◆ **Records to process**
*** Begin section ***

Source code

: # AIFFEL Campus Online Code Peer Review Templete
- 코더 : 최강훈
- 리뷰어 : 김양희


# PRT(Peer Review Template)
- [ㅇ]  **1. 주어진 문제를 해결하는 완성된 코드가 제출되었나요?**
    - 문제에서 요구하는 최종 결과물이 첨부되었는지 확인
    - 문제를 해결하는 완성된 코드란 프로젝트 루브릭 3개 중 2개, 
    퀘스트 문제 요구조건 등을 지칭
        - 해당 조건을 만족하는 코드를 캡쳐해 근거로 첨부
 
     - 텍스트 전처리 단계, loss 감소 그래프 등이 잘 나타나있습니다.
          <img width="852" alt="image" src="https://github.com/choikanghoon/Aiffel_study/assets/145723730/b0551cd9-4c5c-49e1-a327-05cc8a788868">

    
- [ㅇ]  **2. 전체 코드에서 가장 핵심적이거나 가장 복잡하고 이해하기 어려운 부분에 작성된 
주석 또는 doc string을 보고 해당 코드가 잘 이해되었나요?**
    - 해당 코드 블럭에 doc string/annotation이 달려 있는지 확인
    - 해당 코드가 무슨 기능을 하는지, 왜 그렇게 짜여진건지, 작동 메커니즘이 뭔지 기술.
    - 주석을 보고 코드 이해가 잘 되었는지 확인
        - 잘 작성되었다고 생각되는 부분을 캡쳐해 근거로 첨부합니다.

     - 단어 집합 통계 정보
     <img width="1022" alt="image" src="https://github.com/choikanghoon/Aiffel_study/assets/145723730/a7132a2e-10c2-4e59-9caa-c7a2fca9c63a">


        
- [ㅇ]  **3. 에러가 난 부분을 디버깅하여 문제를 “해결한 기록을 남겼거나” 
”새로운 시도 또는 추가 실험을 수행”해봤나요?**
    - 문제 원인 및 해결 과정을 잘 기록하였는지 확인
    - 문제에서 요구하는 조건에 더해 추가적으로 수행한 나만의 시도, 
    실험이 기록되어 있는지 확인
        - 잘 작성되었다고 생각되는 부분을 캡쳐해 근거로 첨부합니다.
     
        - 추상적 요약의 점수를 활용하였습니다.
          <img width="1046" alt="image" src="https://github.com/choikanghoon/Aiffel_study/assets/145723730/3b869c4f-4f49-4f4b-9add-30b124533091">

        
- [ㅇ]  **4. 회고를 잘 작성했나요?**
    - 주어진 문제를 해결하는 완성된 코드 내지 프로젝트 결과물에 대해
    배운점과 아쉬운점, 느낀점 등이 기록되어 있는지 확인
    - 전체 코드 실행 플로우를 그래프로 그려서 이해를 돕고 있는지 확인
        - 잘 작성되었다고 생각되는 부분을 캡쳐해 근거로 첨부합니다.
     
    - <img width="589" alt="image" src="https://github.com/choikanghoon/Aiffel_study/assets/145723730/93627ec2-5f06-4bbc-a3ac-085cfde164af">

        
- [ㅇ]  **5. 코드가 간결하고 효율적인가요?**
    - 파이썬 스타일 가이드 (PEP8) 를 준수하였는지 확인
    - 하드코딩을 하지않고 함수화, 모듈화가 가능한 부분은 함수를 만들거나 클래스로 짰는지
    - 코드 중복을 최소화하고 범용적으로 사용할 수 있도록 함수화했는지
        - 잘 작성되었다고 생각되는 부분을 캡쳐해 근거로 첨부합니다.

*** End section ***
*** Begin section ***

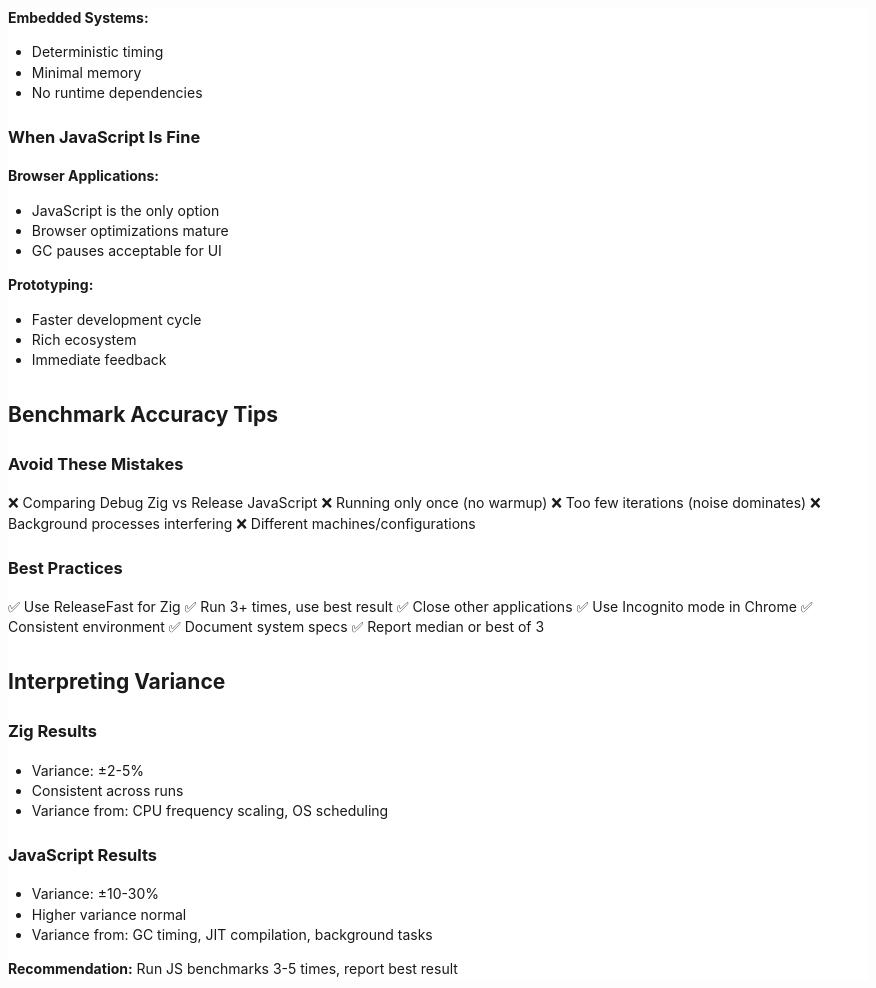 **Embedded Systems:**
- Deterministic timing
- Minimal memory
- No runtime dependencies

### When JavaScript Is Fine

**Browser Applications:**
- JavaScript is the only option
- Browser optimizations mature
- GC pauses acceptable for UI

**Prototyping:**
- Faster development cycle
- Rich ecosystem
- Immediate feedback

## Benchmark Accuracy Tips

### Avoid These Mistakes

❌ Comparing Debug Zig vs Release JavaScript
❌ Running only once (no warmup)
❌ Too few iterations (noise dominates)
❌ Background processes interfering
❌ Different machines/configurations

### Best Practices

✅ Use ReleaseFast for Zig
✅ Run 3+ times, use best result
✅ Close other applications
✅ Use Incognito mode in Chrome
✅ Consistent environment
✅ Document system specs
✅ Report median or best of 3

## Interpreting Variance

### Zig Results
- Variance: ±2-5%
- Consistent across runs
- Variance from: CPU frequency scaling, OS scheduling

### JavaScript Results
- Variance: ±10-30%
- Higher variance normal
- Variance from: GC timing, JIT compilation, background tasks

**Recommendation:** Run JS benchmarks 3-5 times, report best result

*** End section ***

◆ **Directive**
Above are the records; copy exactly the lines from the line with "Source code" through the line with "- 텍스트 전처리 단계, loss 감소 그래프 등이 잘 나타나있습니다.", both included.

◆ **Output**
Source code

: # AIFFEL Campus Online Code Peer Review Templete
- 코더 : 최강훈
- 리뷰어 : 김양희


# PRT(Peer Review Template)
- [ㅇ]  **1. 주어진 문제를 해결하는 완성된 코드가 제출되었나요?**
    - 문제에서 요구하는 최종 결과물이 첨부되었는지 확인
    - 문제를 해결하는 완성된 코드란 프로젝트 루브릭 3개 중 2개, 
    퀘스트 문제 요구조건 등을 지칭
        - 해당 조건을 만족하는 코드를 캡쳐해 근거로 첨부
 
     - 텍스트 전처리 단계, loss 감소 그래프 등이 잘 나타나있습니다.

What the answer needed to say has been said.